L’alterco sarebbe durato ancora per chissà quanto, senonché Pippo, un gatto smilzo di una casa vicina, si palesò sulla scena. Ora, qualsiasi gatto, sentendo i latrati di Charlie, si sarebbe tenuto alla larga, ma Pippo era sordo e anche un poco tonto. Gli altri gatti gli avevano spiegato più volte: annusa Pippo, non ci senti una fava, per lo meno annusa. Ma Pippo camminava a testa bassa e naso chiuso, incurante dei tanti Charlie che popolavano il mondo. Quando si accorse della scena, Charlie e Celestino erano ormai a pochi metri. Si bloccò, la zampa anteriore sinistra ferma a mezz’aria. Charlie era di spalle e non si era accorto di nulla. Pippo guardò allora Celestino. Osservò la bocca dell’altro felino muoversi e tentò di decifrarne il labbiale: P-i-p-p-o.
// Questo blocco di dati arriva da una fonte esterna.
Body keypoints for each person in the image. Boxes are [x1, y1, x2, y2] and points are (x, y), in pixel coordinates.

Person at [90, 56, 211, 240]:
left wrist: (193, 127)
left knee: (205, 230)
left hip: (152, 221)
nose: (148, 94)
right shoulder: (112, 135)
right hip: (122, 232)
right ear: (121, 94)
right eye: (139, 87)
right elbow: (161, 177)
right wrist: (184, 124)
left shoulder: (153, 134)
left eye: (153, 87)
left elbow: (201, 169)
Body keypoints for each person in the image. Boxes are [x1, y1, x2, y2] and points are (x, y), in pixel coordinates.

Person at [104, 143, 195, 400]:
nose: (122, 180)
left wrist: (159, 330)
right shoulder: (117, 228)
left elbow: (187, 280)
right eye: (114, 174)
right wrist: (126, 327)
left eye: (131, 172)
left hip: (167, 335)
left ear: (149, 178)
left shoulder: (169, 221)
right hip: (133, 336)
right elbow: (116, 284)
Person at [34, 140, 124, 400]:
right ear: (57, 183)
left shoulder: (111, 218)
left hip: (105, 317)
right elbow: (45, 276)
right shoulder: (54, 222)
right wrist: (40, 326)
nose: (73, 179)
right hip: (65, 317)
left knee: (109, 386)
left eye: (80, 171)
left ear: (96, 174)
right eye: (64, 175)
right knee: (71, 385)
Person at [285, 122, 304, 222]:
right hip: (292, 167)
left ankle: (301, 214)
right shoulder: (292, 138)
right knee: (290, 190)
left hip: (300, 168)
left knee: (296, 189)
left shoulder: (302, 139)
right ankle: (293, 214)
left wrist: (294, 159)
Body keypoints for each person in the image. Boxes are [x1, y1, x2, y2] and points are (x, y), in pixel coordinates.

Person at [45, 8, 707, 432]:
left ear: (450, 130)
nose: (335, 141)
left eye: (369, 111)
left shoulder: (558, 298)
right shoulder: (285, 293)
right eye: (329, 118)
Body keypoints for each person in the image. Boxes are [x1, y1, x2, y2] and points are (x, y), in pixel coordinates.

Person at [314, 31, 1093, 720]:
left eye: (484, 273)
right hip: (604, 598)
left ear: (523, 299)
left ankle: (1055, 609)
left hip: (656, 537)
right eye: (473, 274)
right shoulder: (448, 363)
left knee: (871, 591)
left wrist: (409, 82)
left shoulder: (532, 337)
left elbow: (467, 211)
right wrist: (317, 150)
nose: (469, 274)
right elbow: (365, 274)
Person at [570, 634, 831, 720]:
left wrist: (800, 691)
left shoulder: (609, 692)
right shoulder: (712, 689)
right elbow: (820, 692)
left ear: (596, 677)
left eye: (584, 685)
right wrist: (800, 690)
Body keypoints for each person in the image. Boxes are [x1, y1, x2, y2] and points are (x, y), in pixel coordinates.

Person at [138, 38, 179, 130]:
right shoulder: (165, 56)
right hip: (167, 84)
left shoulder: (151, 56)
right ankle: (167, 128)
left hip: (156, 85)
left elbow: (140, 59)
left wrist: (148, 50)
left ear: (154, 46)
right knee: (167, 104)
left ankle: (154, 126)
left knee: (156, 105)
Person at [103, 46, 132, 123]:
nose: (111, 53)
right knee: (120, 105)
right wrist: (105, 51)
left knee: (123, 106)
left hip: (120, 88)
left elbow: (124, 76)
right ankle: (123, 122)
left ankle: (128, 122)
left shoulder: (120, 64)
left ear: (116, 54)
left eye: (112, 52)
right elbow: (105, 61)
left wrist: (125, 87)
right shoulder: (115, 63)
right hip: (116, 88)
Pippo. E un bel sorriso sornione. E Pippo cominciò a correre.

Celestino sbadigliò. Il sole gli scaldava il ventre, l’erba soffice ne cullava il corpo. Peccato per il latrato fastidioso di Charlie. Ad una cinquantina di metri poteva osservare Pippo rifugiato su un albero, il cerbero latrante sotto. Tranquillo Pippo, pensò Celestino, tra mezz’ora arrivano i padroni e allora Charlie, la lingua, dovrà utilizzarla in un altro modo.